1 (12oz)can skim evaporated milk
1 cup egg beaters
2 tablespoons vanilla
1 heaping teaspoon cinnamon (or adjusted to taste)
1 loaf (about 20oz) day old white bread 
fresh berries of your liking 
fat free whipped cream or fat free cool whip


 Heat griddle
In a bowl with hand mixer beat milk and egg beaters until VERY frothy, add vanilla and beat well. Add cinnamon and beat well.
 Spray griddle with butter flavored cooking spray and cook as you would regular french toast.
Serve with fresh berries and whipped cream.ENJOY!!!


----------



## Sandyj (Aug 16, 2005)

Hi VickiQ,
I think I might try this out on my finicky eater - a 16 year old! She loves making french toast. Thanks, Sandyj


----------



## kyles (Aug 16, 2005)

That sounds gorgeous, what is egg beaters? I'm in the UK, is it like dried egg whites or an egg substitute?? Enquiring, french toast loving minds need to know!!!


----------



## VickiQ (Aug 16, 2005)

*I hope she enjoys it!!!*

My 18 year old vegatarian loves this and she is not easy to please either!!I guess I should be greatful- her brothers had enormous appetites!!! 
love and energy, Vicki


----------



## VickiQ (Aug 16, 2005)

*(((Kyles))))*

Sorry about that- egg beaters a brand name for  egg substitute here in the US. I have also used egg whites, but like the richer color of the egg substitute.
love and energy, Vicki


----------



## kyles (Aug 16, 2005)

I shall investigate the supermarkets and health food store and see how I get on!!!


----------



## Claire (Aug 18, 2005)

I also use "scramblers".  In many places I've lived, you can only get "Beaters" in 4-egg portions, and "Scramblers" come in 2-egg portions.  Since there are two of us in the household, I try to keep both on hand.  

Oh, and don't forget REAL maple syrup.  Lots of flavor per ounce for adults who don't have incredible sweet teeth.


----------



## purrfectlydevine (Aug 18, 2005)

If you can't find Egg Beaters perhaps you could crack a whole egg into a one cup measure and add egg whites to fill the cup.  If it still looks a little pale there's always food coloring.


----------



## bluespanishsky (Aug 19, 2005)

☆ ☆ ☆ ☆

**WRITTEN TASK A**
Render the entries as a JSON list of strings, one per line and skipping blank lines, from the start of the entries through the line holding "site, mostrar conteúdos", inclusive.
The entries below have no connection to the french toast thread.

Saved data entries
☆ ☆ ☆ ☆

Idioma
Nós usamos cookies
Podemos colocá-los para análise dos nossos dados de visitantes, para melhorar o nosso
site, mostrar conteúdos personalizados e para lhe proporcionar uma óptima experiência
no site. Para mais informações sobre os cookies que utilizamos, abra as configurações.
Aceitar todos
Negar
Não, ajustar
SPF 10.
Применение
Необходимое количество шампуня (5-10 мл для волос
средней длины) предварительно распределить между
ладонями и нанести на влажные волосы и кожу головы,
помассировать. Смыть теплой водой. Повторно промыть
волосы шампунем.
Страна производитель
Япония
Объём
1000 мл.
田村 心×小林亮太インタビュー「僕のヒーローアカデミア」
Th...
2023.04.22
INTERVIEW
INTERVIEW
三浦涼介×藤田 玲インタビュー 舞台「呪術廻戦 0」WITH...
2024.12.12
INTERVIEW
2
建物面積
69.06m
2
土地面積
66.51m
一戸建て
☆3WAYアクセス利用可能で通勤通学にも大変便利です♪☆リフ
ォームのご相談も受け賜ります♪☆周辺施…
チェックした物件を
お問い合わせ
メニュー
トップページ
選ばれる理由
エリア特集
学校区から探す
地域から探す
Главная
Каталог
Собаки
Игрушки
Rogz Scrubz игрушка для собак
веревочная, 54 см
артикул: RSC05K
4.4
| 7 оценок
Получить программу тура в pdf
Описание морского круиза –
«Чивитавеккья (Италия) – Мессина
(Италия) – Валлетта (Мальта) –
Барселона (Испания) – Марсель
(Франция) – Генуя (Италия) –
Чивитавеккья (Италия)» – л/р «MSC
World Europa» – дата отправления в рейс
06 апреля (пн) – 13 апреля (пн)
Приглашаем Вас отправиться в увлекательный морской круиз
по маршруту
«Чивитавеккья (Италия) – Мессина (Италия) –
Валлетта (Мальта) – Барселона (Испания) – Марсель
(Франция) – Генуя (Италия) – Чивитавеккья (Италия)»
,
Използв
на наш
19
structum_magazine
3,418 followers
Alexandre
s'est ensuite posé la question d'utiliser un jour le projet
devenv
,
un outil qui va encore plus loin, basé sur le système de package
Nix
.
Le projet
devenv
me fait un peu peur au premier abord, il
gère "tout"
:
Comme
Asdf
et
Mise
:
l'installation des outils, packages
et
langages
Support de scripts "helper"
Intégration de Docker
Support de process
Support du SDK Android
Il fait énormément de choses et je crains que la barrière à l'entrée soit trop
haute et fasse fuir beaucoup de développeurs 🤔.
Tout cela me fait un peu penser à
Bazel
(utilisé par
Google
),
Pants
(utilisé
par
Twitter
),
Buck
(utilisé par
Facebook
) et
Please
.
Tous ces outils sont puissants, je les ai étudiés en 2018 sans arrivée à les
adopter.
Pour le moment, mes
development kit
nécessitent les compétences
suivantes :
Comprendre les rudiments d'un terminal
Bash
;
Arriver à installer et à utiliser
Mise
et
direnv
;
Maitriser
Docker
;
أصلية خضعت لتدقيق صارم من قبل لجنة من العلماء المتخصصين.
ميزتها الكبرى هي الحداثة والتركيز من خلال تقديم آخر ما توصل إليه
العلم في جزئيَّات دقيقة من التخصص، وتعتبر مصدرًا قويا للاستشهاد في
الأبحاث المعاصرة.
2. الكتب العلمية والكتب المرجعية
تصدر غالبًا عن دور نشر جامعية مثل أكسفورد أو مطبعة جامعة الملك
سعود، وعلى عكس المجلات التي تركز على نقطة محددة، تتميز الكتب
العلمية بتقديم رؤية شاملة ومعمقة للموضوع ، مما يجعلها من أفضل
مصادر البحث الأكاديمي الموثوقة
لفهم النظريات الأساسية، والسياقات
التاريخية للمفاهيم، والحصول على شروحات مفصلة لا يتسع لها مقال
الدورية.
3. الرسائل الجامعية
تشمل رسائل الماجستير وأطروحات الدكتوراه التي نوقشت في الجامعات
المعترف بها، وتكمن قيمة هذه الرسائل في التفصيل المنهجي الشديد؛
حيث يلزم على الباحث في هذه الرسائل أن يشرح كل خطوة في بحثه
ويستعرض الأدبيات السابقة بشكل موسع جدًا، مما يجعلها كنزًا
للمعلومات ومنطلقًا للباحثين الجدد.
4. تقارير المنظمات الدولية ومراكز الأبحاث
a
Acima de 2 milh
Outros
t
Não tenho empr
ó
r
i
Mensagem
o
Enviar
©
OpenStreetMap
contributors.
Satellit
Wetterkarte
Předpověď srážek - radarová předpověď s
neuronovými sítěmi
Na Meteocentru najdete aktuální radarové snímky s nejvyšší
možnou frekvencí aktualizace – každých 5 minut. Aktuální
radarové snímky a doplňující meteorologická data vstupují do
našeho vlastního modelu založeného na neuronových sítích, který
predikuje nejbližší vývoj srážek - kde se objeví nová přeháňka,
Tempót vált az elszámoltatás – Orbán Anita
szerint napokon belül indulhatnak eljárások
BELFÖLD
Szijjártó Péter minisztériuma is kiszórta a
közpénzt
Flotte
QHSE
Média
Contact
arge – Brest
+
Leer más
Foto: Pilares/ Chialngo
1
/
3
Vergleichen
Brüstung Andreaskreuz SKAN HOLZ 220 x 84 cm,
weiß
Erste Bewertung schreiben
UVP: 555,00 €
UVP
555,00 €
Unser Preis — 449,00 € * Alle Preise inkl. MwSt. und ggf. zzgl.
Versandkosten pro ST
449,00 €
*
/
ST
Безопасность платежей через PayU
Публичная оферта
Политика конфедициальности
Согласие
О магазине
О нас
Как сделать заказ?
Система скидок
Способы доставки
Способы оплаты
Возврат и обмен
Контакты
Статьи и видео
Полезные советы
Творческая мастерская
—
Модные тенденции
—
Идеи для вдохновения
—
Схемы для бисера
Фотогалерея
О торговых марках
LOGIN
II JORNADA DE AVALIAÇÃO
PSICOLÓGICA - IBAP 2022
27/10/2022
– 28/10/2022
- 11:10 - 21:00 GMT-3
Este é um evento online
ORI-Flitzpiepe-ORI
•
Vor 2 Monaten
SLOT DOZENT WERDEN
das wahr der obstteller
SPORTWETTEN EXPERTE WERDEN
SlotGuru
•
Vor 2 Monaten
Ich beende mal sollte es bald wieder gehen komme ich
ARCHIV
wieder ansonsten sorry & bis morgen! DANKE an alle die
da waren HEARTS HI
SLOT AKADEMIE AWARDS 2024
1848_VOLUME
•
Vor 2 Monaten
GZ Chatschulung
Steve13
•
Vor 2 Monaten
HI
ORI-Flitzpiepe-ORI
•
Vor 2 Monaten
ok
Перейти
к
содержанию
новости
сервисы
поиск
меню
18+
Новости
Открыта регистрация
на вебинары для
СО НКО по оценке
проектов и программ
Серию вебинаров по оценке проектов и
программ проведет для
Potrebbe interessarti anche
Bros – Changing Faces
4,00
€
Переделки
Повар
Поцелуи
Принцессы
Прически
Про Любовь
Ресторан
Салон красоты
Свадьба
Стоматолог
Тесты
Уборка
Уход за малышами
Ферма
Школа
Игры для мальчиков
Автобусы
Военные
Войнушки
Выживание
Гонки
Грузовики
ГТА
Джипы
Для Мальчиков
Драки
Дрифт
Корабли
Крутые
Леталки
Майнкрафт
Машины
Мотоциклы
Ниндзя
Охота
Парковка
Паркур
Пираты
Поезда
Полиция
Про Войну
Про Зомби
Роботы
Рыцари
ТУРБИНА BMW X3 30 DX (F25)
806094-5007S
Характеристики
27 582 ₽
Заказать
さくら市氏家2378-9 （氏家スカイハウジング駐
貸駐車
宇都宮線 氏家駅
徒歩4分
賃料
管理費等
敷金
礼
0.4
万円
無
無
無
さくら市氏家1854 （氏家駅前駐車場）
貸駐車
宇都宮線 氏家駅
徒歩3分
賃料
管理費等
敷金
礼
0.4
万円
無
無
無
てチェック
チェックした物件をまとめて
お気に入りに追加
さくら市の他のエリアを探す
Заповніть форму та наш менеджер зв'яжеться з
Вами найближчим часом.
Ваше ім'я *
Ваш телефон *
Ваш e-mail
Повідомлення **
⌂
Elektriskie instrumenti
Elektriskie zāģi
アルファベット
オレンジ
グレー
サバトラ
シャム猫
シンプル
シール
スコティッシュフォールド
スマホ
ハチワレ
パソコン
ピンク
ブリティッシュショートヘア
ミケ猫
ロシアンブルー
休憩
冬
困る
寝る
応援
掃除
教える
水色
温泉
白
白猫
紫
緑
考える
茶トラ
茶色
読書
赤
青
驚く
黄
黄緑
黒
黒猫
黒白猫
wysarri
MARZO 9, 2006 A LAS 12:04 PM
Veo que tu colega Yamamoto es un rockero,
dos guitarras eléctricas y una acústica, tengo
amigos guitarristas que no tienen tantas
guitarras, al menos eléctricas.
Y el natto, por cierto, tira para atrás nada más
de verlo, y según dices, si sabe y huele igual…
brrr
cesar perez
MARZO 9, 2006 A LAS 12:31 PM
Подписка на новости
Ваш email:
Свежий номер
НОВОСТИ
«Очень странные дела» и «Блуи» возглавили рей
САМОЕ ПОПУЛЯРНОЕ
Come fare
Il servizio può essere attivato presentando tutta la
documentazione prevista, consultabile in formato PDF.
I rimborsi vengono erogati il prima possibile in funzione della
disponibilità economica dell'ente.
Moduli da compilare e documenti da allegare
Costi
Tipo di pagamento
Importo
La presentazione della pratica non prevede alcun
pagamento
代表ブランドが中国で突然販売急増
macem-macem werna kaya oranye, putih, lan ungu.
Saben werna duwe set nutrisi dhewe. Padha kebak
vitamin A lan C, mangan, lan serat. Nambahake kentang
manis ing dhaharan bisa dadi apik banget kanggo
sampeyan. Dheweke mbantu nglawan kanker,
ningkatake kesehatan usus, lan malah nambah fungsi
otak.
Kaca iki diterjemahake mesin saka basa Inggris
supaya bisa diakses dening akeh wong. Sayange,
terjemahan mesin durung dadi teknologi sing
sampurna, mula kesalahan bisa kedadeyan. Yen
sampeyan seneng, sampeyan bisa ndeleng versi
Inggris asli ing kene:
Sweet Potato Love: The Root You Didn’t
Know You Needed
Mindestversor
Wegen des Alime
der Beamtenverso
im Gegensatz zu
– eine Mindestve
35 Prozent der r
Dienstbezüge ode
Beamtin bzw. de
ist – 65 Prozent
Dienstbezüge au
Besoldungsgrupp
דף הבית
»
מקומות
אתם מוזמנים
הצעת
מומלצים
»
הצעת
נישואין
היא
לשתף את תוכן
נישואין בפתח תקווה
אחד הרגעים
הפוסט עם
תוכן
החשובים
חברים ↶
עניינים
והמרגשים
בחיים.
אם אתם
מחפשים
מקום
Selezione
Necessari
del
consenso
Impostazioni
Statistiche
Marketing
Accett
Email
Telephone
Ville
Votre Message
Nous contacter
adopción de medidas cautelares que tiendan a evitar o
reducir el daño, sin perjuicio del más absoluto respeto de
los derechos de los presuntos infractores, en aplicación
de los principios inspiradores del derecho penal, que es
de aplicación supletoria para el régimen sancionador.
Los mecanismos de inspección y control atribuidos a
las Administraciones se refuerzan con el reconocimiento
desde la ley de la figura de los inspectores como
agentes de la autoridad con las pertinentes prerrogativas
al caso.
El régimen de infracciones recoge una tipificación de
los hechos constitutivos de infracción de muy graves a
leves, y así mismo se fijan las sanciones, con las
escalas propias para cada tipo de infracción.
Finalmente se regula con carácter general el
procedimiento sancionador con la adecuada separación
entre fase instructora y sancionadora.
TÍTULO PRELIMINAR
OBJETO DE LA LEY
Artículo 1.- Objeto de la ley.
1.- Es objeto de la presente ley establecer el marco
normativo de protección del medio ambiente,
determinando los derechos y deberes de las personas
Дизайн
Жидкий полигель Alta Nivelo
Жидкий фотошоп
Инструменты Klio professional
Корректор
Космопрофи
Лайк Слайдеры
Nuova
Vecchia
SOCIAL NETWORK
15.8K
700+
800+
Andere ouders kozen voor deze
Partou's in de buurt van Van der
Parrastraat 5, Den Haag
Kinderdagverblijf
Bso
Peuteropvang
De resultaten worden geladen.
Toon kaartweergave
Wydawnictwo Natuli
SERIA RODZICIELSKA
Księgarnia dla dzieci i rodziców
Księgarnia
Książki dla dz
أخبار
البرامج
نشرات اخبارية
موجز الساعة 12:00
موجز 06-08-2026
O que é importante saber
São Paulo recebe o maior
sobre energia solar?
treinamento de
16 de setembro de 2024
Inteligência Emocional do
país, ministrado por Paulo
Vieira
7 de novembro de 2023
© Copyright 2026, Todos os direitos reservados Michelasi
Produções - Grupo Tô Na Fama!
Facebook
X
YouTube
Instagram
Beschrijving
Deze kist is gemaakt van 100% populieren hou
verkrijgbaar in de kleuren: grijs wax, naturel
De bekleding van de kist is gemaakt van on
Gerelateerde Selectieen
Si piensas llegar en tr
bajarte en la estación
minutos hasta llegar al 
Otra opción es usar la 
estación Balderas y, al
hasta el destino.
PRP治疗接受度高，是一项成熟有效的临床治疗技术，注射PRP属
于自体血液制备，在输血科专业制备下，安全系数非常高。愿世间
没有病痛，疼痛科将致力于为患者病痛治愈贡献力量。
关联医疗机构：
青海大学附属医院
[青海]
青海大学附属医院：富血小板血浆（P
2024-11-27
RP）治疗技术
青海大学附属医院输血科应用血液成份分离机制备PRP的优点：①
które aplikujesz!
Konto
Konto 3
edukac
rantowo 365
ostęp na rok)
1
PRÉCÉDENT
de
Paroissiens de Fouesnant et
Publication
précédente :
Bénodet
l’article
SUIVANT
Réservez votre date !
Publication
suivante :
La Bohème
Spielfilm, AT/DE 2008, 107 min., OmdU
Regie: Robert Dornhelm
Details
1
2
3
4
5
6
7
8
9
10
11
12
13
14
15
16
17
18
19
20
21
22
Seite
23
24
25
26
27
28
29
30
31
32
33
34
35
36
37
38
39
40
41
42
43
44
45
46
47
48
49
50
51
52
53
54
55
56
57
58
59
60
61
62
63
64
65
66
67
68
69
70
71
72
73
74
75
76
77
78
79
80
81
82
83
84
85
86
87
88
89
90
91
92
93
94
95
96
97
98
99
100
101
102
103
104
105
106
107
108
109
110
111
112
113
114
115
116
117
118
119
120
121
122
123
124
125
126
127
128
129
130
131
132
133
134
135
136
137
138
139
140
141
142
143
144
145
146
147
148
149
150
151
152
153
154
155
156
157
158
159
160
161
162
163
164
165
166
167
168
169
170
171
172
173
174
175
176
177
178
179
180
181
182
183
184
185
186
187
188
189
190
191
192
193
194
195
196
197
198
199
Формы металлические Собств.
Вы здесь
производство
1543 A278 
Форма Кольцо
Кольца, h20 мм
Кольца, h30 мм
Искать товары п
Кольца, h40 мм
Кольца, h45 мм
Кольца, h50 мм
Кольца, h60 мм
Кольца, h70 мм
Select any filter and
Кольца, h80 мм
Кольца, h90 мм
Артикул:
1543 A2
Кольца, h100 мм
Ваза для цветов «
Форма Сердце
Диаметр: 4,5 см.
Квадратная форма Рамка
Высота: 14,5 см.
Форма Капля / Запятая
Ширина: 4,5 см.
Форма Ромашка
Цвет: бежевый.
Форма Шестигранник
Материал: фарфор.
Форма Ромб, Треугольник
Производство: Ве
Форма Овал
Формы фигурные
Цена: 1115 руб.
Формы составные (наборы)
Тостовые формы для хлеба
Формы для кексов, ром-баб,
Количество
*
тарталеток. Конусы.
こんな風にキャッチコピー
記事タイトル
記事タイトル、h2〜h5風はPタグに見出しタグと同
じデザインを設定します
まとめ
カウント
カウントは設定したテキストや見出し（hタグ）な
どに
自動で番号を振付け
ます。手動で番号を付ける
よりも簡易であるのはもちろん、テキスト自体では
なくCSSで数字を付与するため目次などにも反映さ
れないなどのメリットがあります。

☆ ☆ ☆ ☆

**WRITTEN TASK B**
Write the next part of the french toast thread, picking up right after its last line.

**WRITTEN REPLY A**
[
  "Idioma",
  "Nós usamos cookies",
  "Podemos colocá-los para análise dos nossos dados de visitantes, para melhorar o nosso",
  "site, mostrar conteúdos personalizados e para lhe proporcionar uma óptima experiência"
]

**WRITTEN REPLY B**
This looks great! French toast is one of my favorite breakfasts!  I'm always looking for new ways to make it low fat...I'll have to try it your way.

I used to use egg substitutes/egg beaters and non-fat milk and it just didn't turn out as well.  Now I've been using real eggs and non-fat milk.

I'll definitely try your way...thanks for posting it!


----------



## IJawaid (Aug 19, 2005)

I tried your recipe. It is very tasty. 
Thanks

imrana jawaid


----------



## VickiQ (Aug 19, 2005)

So glad you enjoyed it- I substitute skim evap milk in alot of my recipes that called for a lot of butter and whole milk and it really is rich enough that my family doesn't miss the full fat varieties.-love and energy, Vicki


----------



## htc (Aug 19, 2005)

Vicki, I love LF french toast. I don't taste the difference from using egg whites/beaters vs whole eggs. In mine, I notice a big difference because I use whole wheat bread. Family still loves it.


----------



## Chief Longwind Of The North (Aug 19, 2005)

Nutmeg is also a great flavor in french toast.  But you really don't want to know how I make french toast so I'm not puuting it here.  I may put it in another topic though, 'cause it's very tasty.

But try the nutmeg with the cinamin and vanilla, especially if you like egg nog.  And you can make that with soy-milk, egg substitute, vanilla, nutmeg, and sweetener.  Verry tasty. 

By the way, thanks for the recipe.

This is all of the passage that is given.